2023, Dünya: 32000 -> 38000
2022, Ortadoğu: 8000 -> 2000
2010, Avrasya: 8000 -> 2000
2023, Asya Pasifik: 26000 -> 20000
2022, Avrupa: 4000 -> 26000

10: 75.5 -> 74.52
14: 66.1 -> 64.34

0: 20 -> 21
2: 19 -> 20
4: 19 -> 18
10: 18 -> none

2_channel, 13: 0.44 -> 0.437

========================================================================

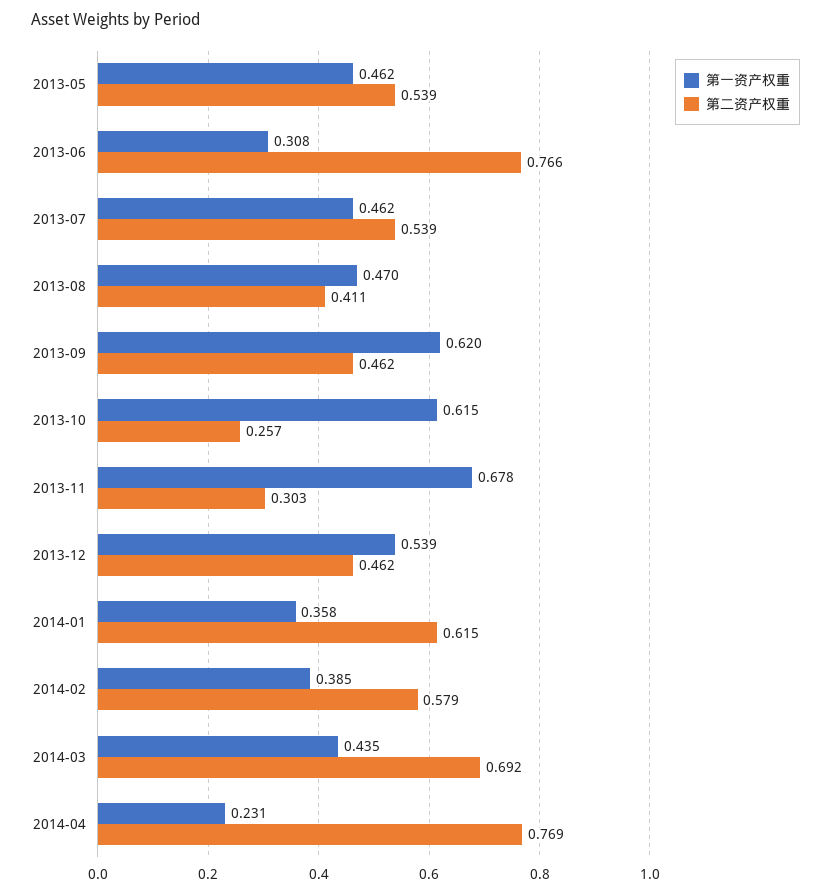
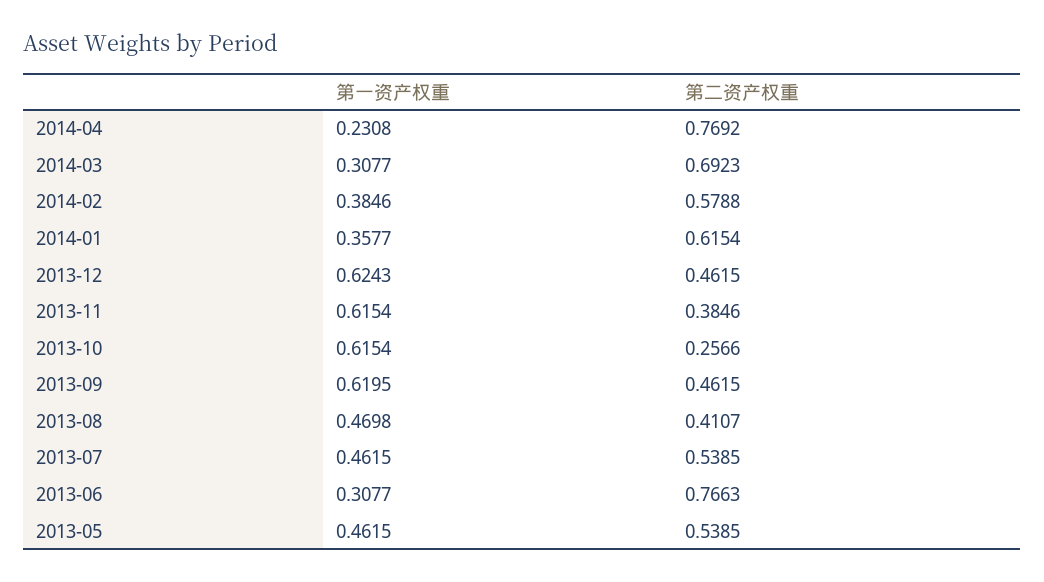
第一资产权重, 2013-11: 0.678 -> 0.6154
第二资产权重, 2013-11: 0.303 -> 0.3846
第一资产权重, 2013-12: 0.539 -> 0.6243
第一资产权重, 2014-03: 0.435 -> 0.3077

========================================================================

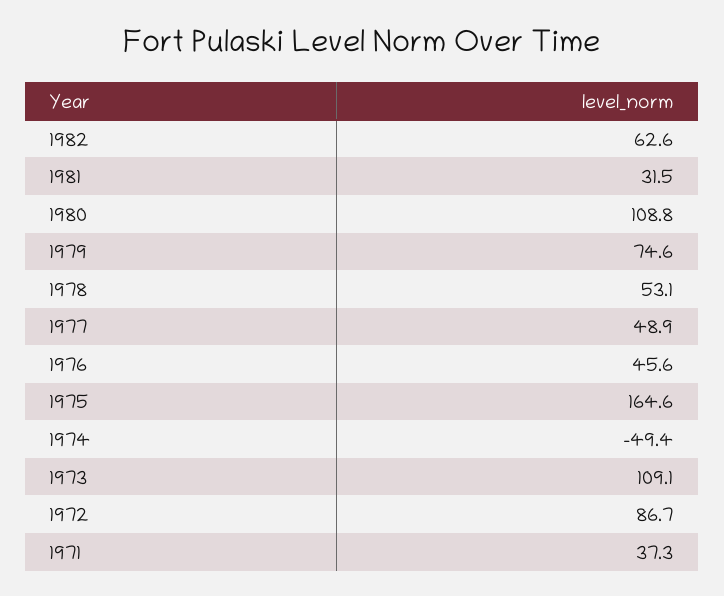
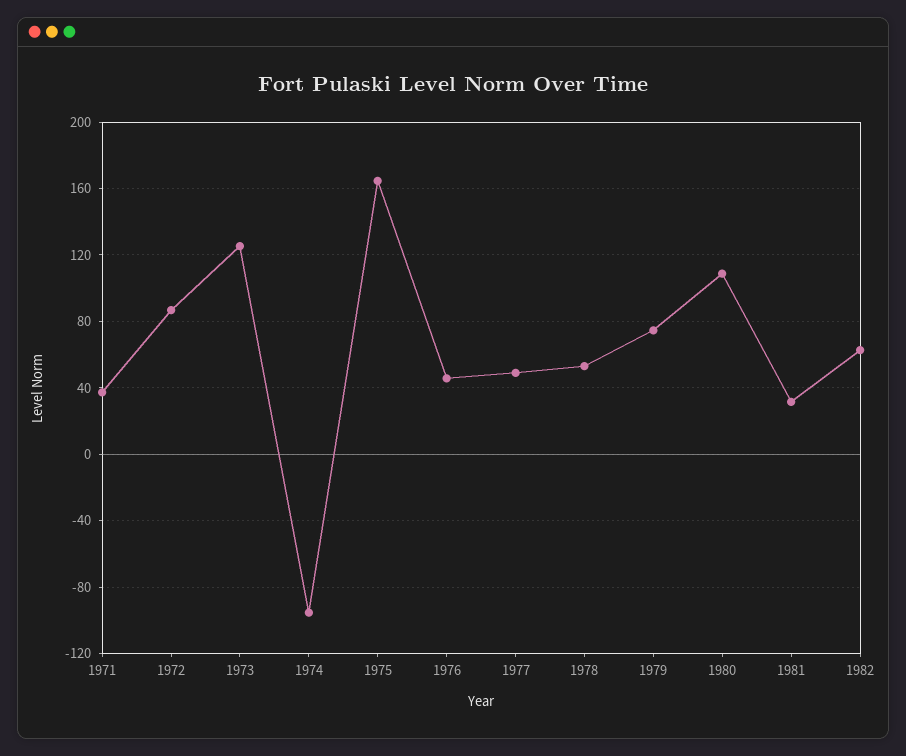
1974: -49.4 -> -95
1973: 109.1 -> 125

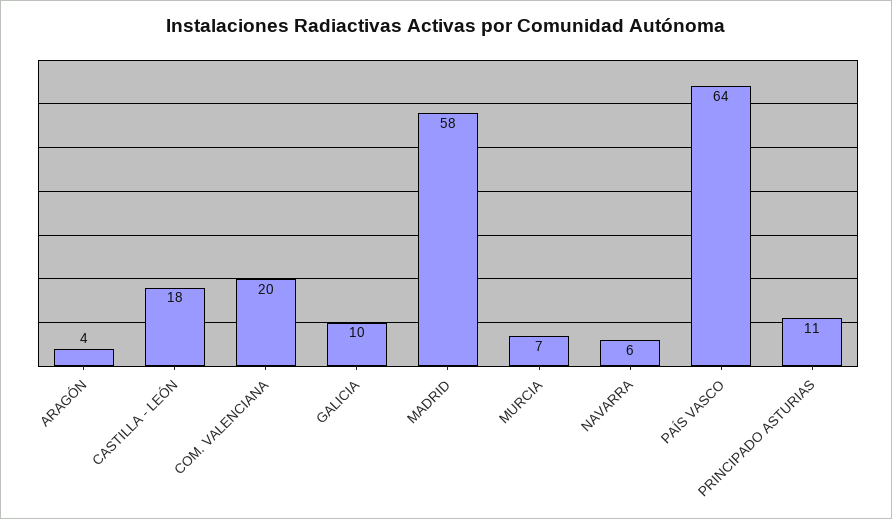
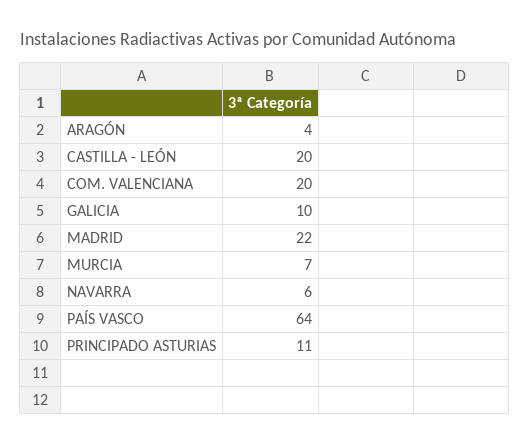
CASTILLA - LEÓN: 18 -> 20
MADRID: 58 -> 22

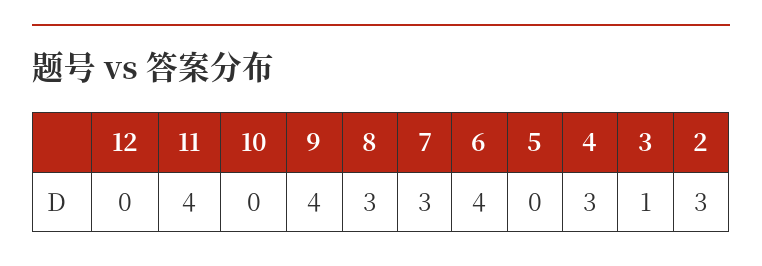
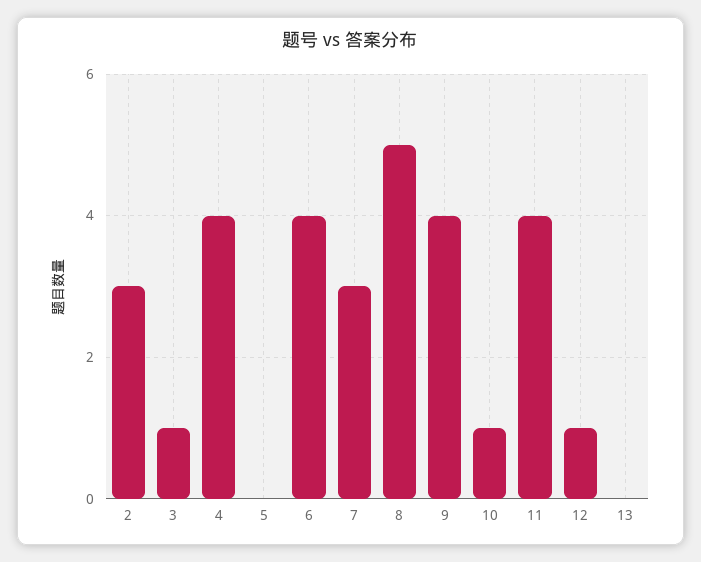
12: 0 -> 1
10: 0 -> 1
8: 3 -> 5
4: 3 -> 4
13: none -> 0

========================================================================

[What this task involves] Report each line in the entries where the string "第一资产权重" occurs.

[Solution for this problem]
第一资产权重, 2013-11: 0.678 -> 0.6154
第一资产权重, 2013-12: 0.539 -> 0.6243
第一资产权重, 2014-03: 0.435 -> 0.3077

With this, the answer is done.